Cameroon have arguably the best squad of all the African teams, Kameni, Assou-Ekotto, Song, Bassong and Makoun are all household names in households that know their African footballers and in Samuel Eto'o they have arguably the best striker in world football for the last 5 years, a player who for his international side is much more willing to sacrifice personal glory for the benefit of the team, a tactic employed best under Le Guen's predecessor Otto Pfister who used Eto'o
as a decoy, often taking 2 or 3 opposing players out of the game.

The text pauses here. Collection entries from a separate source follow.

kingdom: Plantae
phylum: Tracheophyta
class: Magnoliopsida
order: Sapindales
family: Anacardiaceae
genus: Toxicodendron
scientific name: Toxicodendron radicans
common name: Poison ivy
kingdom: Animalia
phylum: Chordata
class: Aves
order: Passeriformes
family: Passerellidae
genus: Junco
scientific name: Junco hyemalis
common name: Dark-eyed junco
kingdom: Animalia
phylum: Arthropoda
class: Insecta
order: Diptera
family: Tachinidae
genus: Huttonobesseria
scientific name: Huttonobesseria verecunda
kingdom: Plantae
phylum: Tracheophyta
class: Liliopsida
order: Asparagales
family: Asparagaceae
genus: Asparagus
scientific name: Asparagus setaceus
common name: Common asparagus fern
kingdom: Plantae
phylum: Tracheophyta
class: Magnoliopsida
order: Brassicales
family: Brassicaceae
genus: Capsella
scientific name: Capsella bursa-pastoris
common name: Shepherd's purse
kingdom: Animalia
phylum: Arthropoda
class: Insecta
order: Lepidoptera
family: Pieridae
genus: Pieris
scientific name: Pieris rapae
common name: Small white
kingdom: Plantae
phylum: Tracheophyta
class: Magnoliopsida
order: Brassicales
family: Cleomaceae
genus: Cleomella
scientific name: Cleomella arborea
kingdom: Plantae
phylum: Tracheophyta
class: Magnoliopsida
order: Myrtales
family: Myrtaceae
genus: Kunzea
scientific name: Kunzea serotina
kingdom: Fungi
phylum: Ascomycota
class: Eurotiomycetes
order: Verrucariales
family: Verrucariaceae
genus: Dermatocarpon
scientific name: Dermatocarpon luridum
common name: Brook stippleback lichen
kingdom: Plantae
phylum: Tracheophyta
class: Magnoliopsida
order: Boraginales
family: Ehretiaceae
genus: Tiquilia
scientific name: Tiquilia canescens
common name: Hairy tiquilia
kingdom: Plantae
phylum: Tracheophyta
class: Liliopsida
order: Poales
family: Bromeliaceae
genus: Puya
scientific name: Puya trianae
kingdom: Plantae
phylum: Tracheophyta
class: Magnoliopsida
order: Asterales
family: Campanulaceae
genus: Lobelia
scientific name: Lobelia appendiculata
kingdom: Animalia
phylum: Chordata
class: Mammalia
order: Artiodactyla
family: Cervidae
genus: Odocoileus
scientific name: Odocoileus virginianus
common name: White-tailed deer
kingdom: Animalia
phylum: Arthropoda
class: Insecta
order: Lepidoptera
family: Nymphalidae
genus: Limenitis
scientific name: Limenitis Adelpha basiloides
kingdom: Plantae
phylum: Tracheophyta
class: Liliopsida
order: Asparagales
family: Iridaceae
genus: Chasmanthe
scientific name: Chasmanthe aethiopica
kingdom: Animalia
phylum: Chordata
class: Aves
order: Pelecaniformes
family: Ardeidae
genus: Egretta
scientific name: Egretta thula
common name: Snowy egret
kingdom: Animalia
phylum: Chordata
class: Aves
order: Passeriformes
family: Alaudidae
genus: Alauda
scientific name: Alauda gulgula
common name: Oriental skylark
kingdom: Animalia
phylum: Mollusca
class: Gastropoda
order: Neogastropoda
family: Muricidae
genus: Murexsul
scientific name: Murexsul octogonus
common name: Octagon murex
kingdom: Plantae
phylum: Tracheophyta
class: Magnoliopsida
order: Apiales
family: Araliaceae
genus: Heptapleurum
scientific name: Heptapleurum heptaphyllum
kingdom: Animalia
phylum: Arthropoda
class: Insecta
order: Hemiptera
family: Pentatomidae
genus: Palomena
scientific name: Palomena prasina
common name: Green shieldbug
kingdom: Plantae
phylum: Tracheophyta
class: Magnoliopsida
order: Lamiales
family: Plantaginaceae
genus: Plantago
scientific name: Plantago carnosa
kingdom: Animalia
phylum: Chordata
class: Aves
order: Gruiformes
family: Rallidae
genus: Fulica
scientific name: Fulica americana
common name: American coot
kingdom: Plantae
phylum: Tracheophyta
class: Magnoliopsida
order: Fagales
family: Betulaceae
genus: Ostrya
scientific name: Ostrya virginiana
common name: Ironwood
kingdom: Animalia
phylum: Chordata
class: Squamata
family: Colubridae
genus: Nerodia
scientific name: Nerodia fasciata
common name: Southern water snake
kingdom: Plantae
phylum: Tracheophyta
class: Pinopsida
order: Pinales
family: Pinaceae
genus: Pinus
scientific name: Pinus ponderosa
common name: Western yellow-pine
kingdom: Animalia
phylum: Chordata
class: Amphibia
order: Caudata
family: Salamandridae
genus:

But using Eto'o as a decoy will only work if the opposition fall for it, and devote players to follow him, using the best striker in the world as a right winger (as Guardiola at Barcelona and Mourinho at Inter often did) will work if you have quality players to replace him, but Cameroon do not have a Lionel Messi or a Diego Milito, and so Le Guen's decision to play Eto'o wide on the right against a disciplined, pragmatic and well-drilled Japanese side is baffling.

Japan were far from impressive as an attacking force and provided very little to what was a truly awful game, but they must be praised for their tactical discipline and goalkeeper Eiji Kawashima was impressive when called upon during a late Cameroon flurry of chances which coincided with Eto'o being moved to his preferred central position.